=== Exercise description ===
The records below are split into lines. How many of those lines contain the string "work"? Reply with the number only.

=== Extracted material ===
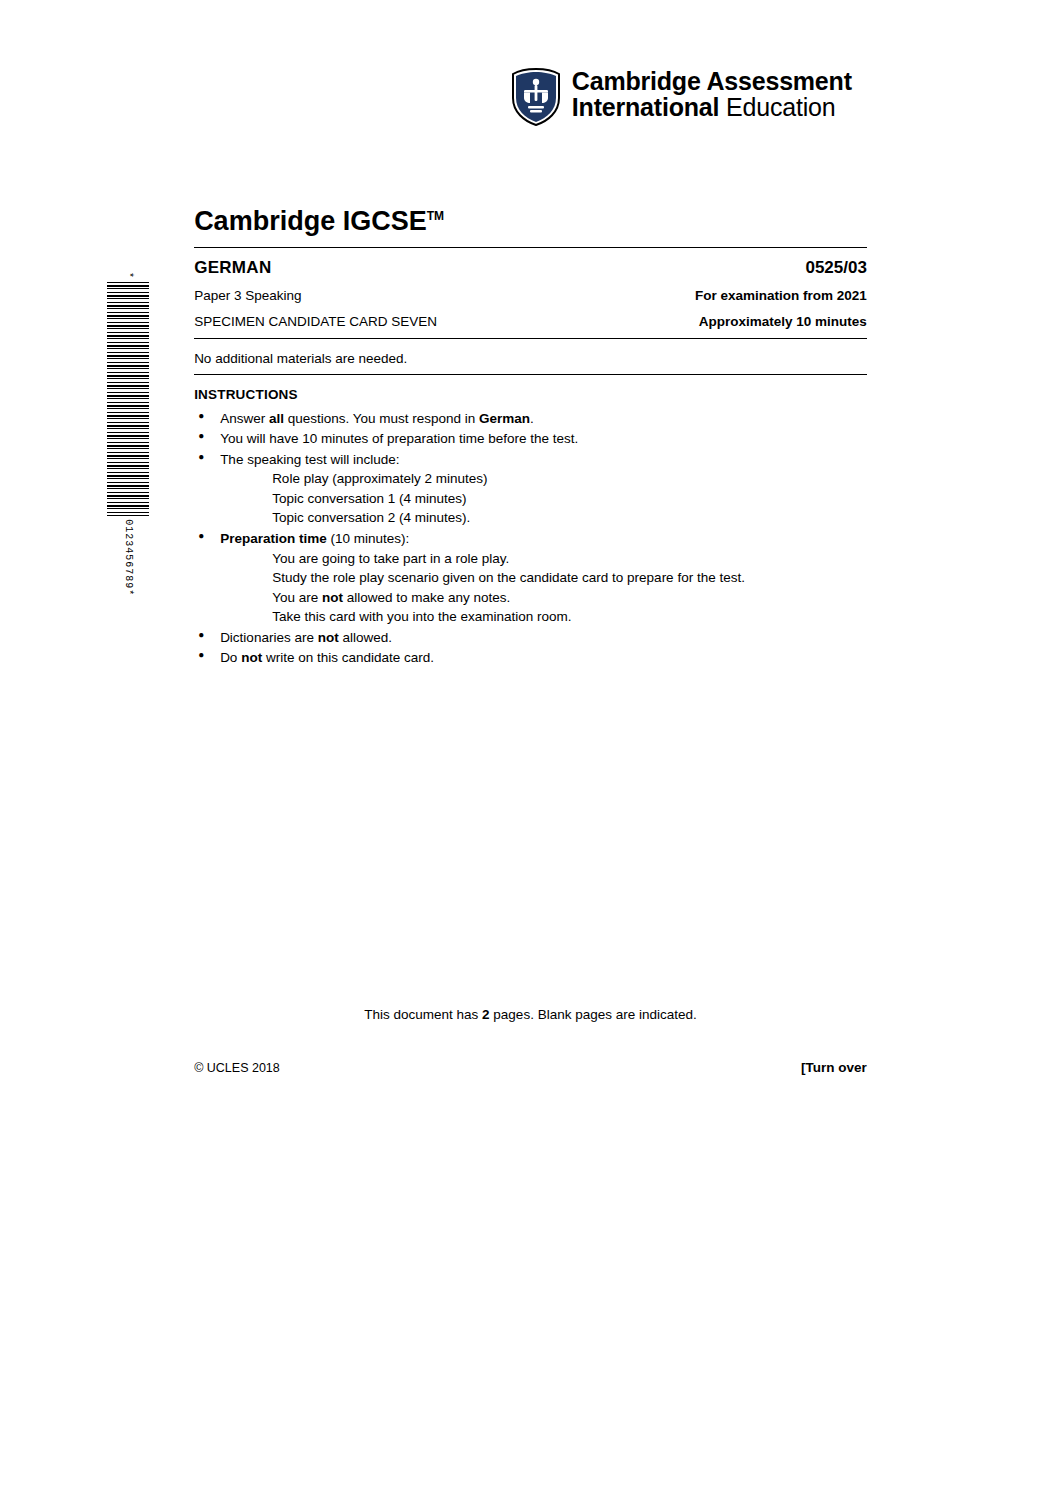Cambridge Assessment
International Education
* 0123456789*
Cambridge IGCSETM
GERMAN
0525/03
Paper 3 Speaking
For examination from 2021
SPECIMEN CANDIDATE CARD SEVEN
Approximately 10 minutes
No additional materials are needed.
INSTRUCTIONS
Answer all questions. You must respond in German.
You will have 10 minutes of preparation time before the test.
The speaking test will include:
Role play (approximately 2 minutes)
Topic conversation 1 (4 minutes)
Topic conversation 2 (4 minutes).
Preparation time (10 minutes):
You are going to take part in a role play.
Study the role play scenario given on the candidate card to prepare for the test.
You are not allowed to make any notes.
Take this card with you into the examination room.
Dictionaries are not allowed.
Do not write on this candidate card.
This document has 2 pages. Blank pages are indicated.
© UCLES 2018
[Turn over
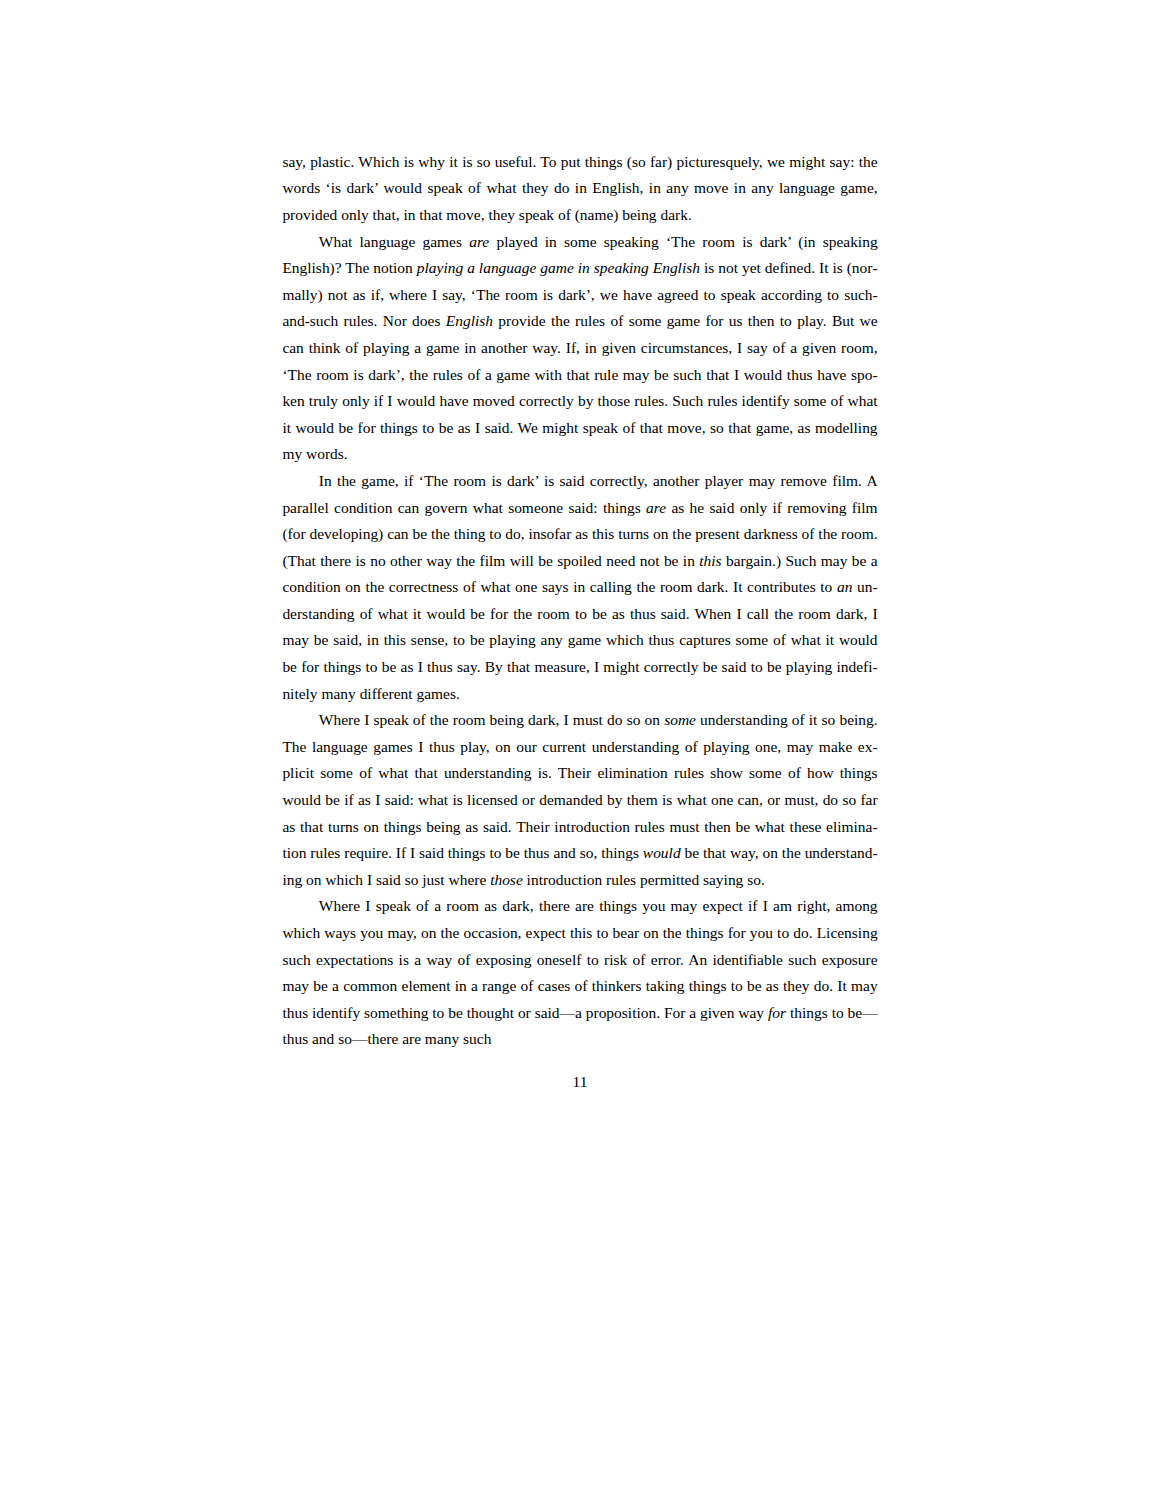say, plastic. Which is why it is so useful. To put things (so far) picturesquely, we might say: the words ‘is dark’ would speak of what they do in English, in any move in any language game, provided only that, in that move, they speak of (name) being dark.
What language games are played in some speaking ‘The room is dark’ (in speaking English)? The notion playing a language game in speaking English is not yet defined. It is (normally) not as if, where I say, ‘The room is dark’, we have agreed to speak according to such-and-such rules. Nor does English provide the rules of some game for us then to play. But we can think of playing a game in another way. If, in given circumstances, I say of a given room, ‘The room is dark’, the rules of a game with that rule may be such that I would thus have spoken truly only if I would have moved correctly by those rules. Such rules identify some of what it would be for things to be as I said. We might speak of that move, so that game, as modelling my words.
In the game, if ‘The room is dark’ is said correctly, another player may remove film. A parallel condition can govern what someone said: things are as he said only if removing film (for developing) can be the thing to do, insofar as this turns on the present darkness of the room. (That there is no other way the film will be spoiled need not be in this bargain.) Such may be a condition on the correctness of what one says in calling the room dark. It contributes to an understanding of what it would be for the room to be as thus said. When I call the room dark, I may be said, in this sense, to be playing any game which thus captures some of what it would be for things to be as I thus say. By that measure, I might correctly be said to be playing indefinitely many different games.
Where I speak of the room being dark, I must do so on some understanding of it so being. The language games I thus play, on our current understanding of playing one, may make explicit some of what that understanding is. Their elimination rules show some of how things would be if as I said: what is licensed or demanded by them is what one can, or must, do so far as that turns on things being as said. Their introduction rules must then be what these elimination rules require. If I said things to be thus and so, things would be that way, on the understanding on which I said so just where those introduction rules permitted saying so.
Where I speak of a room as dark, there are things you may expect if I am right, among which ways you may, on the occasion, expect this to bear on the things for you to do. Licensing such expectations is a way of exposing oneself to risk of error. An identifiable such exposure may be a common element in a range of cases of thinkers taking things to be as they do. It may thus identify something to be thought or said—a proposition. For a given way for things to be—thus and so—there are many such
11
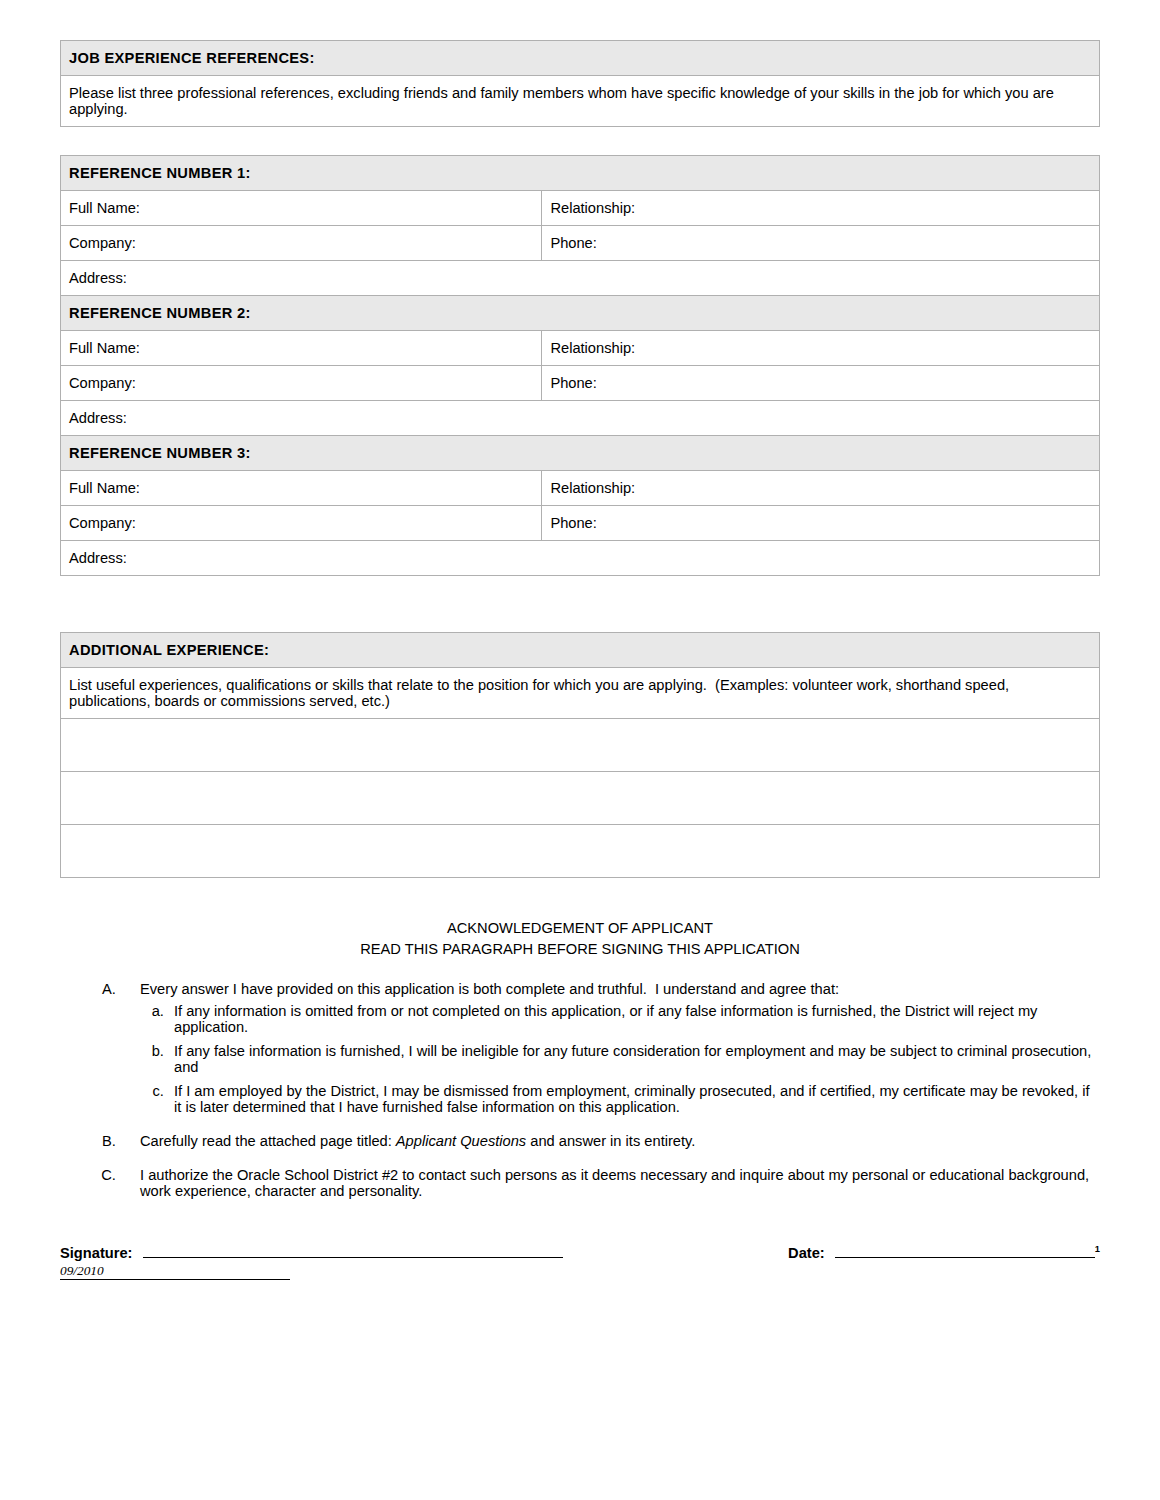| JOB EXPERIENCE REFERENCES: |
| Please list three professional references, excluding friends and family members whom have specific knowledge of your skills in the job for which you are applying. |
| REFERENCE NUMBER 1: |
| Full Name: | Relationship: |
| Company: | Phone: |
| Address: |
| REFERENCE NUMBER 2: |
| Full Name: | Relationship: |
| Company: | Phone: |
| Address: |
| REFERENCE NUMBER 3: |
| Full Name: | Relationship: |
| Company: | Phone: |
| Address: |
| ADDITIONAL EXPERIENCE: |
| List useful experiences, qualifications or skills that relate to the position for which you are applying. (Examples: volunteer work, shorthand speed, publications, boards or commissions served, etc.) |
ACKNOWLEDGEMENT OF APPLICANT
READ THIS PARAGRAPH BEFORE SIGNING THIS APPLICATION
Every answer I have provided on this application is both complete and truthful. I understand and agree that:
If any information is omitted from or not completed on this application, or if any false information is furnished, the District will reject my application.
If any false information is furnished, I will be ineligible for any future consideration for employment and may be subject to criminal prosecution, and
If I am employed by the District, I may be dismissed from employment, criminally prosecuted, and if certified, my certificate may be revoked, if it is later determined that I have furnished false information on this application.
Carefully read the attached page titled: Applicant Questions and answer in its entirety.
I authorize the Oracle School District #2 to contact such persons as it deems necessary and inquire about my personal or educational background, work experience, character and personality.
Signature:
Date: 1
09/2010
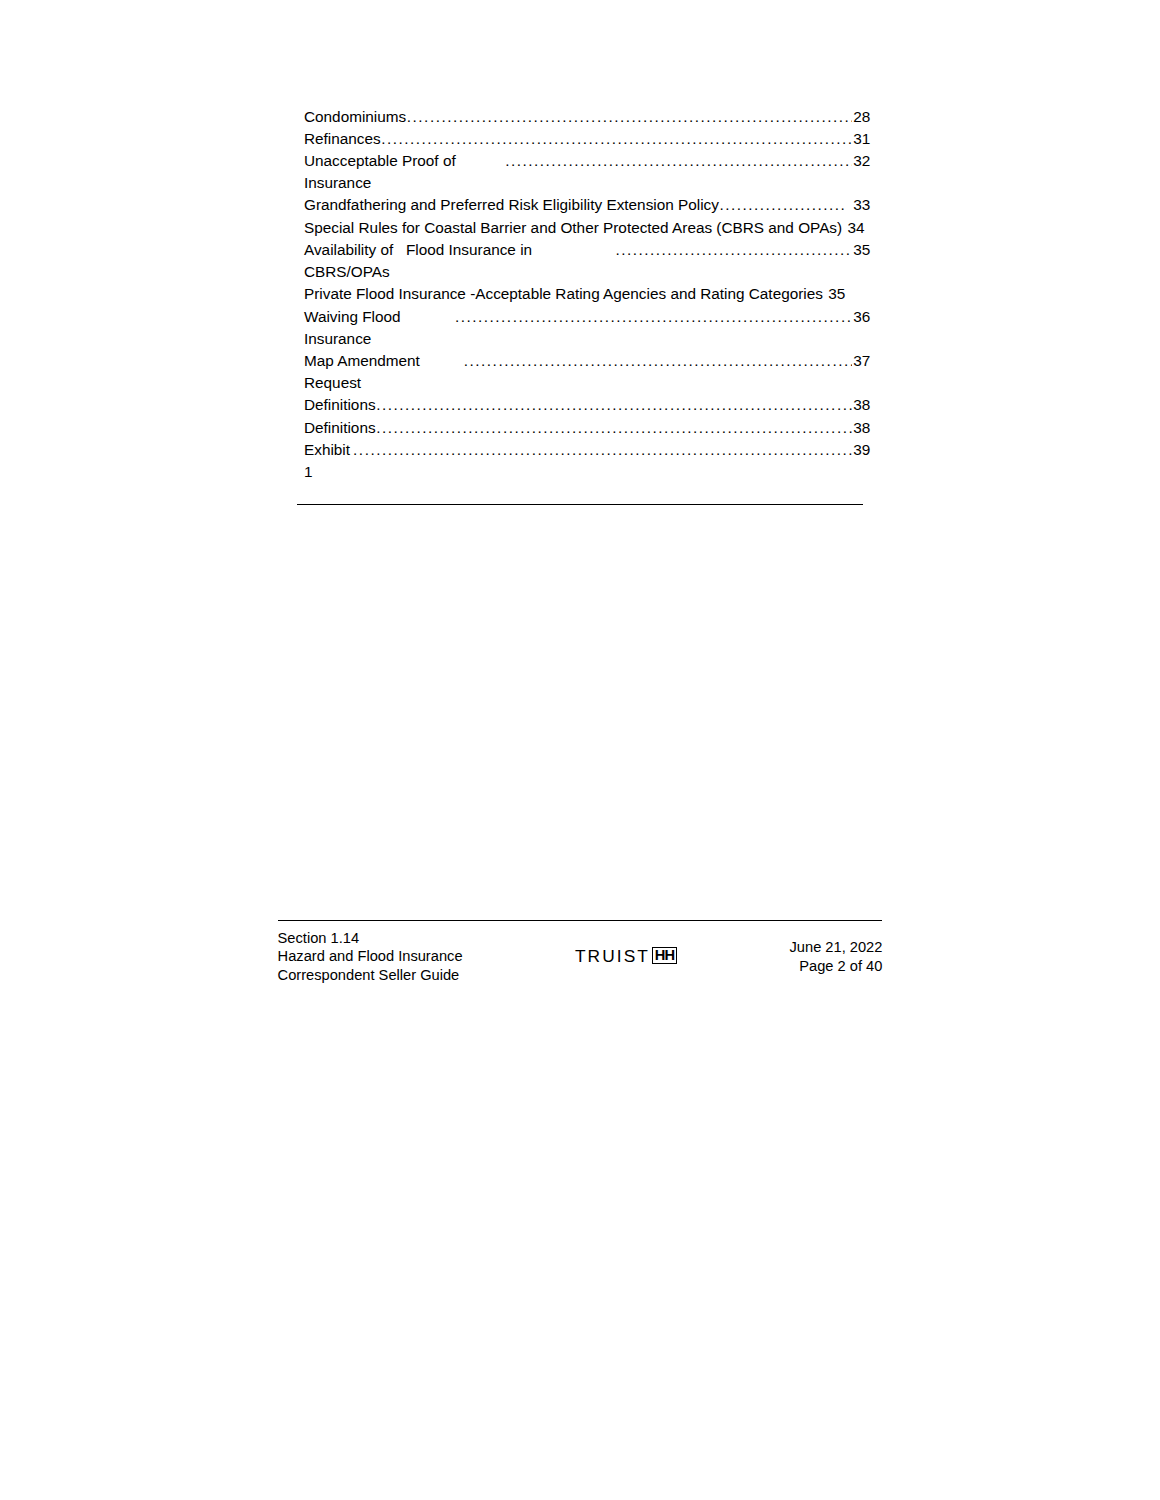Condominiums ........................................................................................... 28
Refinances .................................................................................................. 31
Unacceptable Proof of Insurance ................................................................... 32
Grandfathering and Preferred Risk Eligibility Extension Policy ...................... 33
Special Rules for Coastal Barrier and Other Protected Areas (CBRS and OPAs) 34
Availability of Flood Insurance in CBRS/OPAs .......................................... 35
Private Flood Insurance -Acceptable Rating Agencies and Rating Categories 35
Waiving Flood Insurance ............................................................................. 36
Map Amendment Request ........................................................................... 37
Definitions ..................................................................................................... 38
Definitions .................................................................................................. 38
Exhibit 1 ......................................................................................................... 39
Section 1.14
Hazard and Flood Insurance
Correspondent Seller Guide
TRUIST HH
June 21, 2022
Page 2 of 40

=== Problem solution ===
2